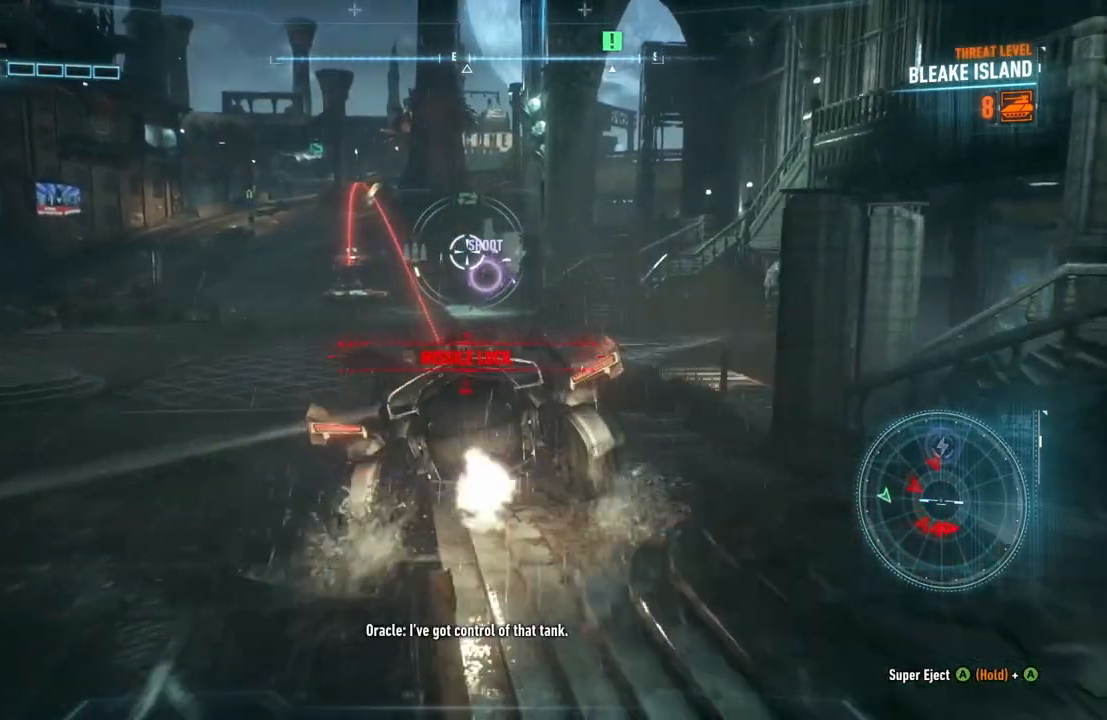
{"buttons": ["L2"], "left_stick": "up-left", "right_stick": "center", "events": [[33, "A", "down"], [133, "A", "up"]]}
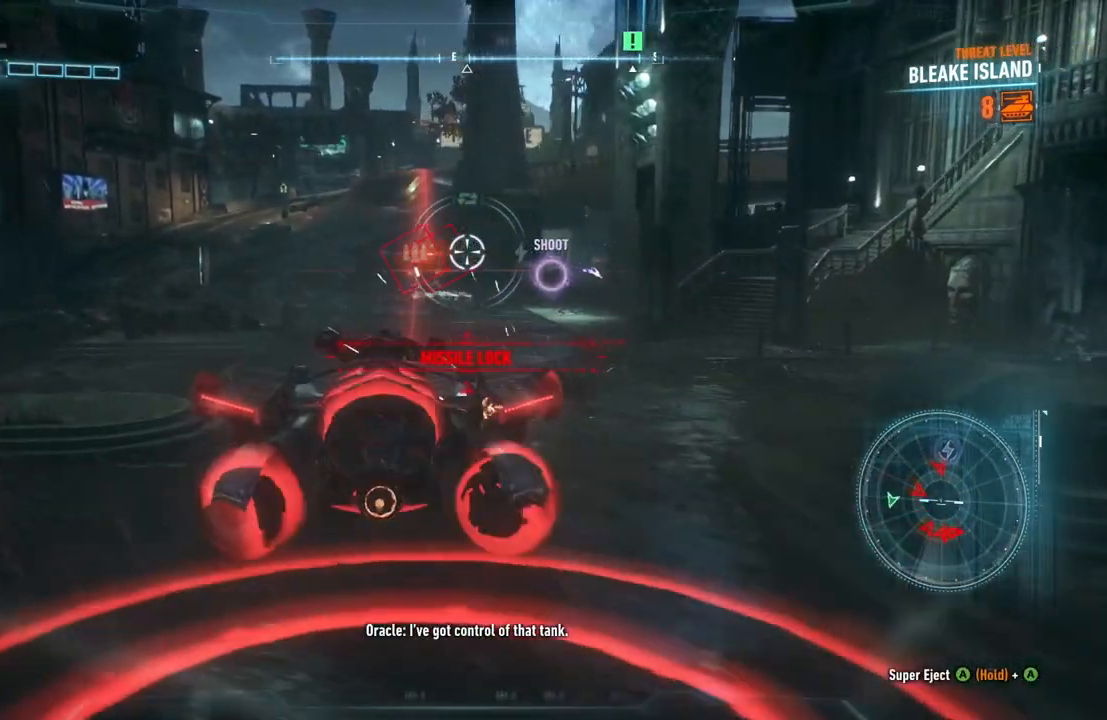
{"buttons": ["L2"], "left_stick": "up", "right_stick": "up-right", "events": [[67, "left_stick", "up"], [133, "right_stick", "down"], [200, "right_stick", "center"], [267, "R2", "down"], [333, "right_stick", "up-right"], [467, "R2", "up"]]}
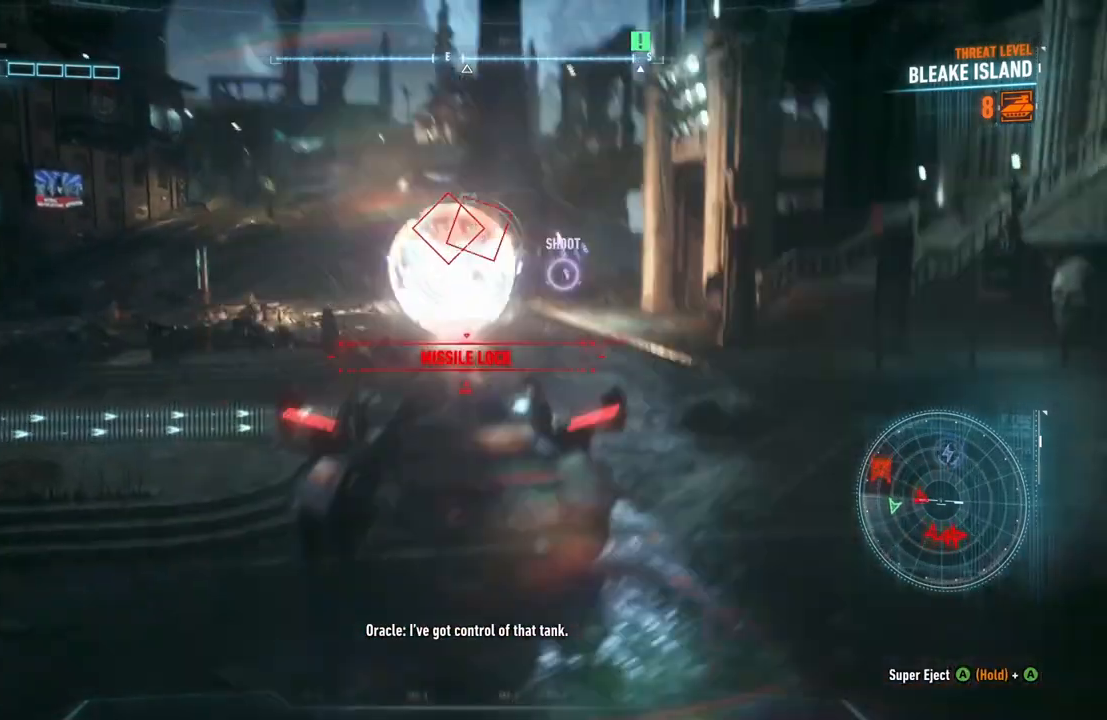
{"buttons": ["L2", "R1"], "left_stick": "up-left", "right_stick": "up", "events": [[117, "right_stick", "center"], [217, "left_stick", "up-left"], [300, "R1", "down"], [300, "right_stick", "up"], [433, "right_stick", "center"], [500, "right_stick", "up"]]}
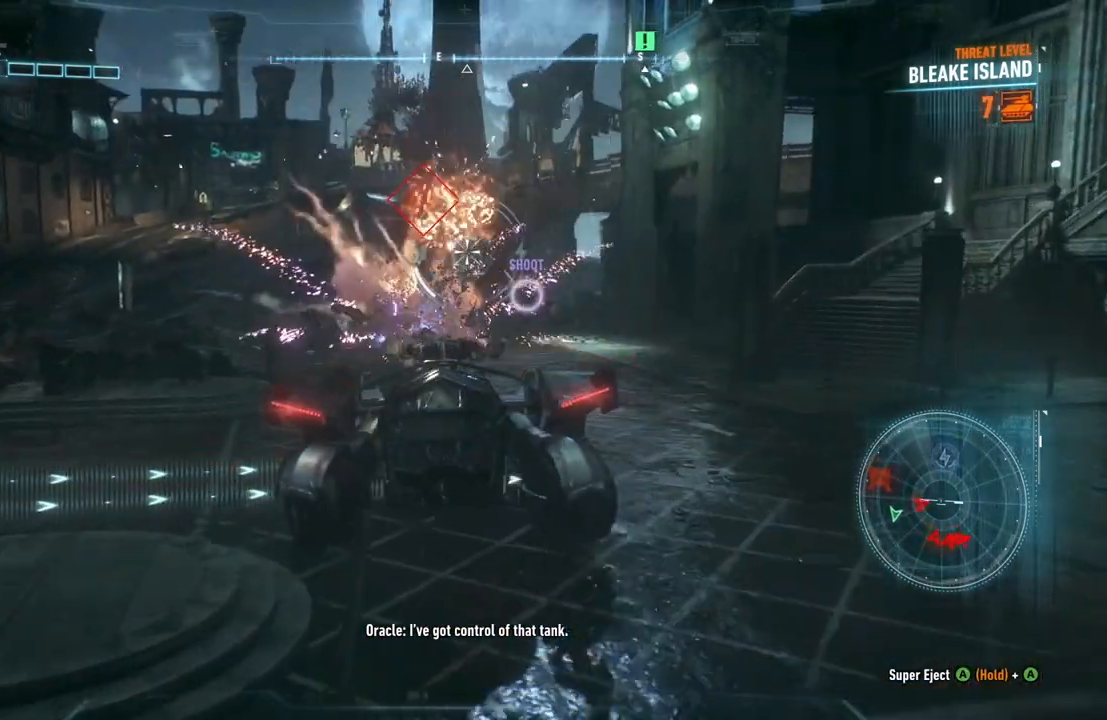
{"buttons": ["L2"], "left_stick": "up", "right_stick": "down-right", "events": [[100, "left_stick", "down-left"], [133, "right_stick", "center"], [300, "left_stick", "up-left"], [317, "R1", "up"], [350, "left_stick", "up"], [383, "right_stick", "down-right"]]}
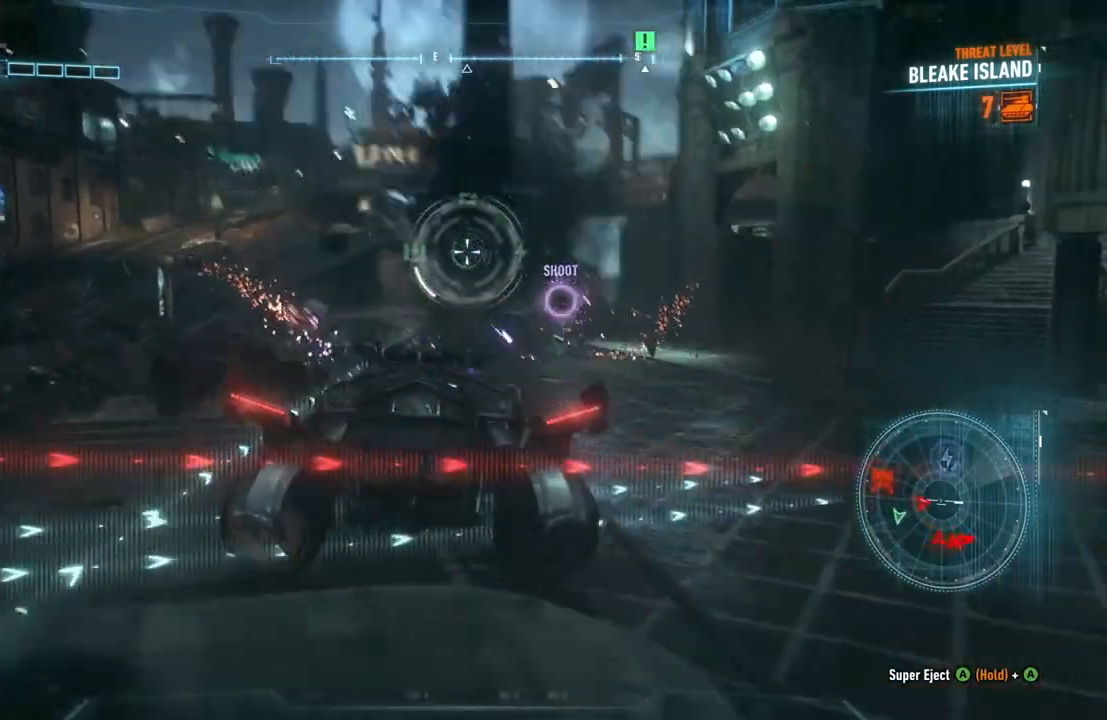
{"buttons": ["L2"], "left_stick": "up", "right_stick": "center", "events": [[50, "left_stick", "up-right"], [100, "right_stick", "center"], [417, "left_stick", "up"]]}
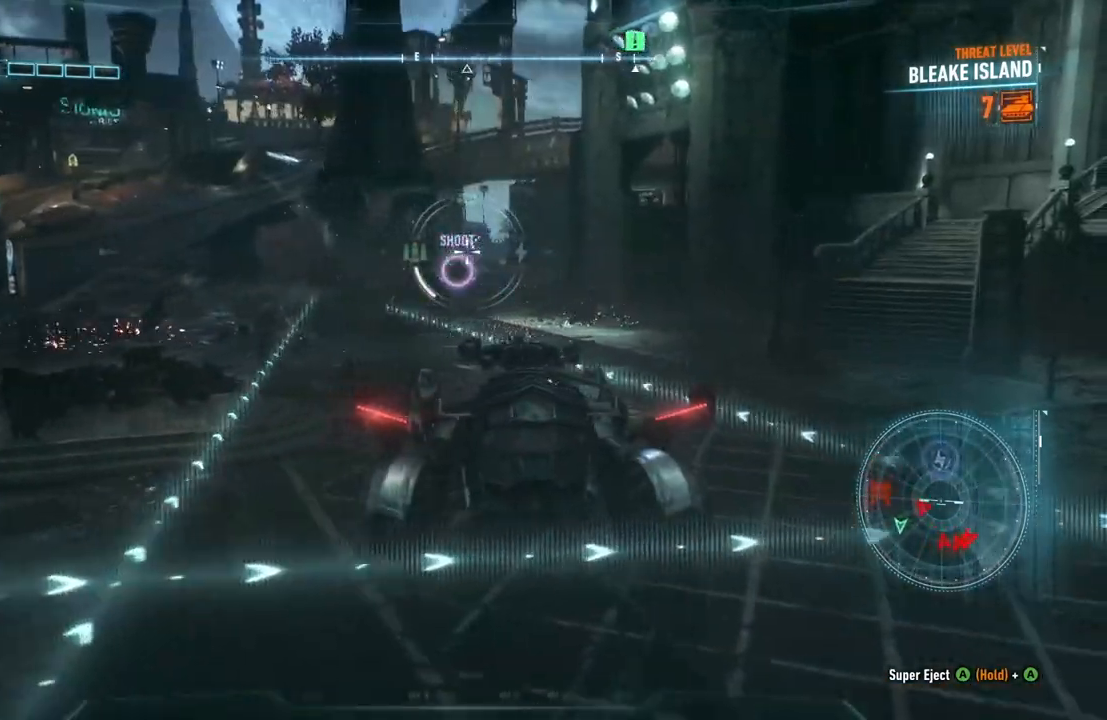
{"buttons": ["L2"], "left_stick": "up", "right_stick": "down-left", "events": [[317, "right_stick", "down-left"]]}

== == ==

▶ [PROBLEM DESCRIPTION]
Pull every line containing the word "down" out of the listing.

▶ [TASK RESULT]
{"buttons": ["L2"], "left_stick": "up-left", "right_stick": "center", "events": [[33, "A", "down"], [133, "A", "up"]]}
{"buttons": ["L2"], "left_stick": "up", "right_stick": "up-right", "events": [[67, "left_stick", "up"], [133, "right_stick", "down"], [200, "right_stick", "center"], [267, "R2", "down"], [333, "right_stick", "up-right"], [467, "R2", "up"]]}
{"buttons": ["L2", "R1"], "left_stick": "up-left", "right_stick": "up", "events": [[117, "right_stick", "center"], [217, "left_stick", "up-left"], [300, "R1", "down"], [300, "right_stick", "up"], [433, "right_stick", "center"], [500, "right_stick", "up"]]}
{"buttons": ["L2"], "left_stick": "up", "right_stick": "down-right", "events": [[100, "left_stick", "down-left"], [133, "right_stick", "center"], [300, "left_stick", "up-left"], [317, "R1", "up"], [350, "left_stick", "up"], [383, "right_stick", "down-right"]]}
{"buttons": ["L2"], "left_stick": "up", "right_stick": "down-left", "events": [[317, "right_stick", "down-left"]]}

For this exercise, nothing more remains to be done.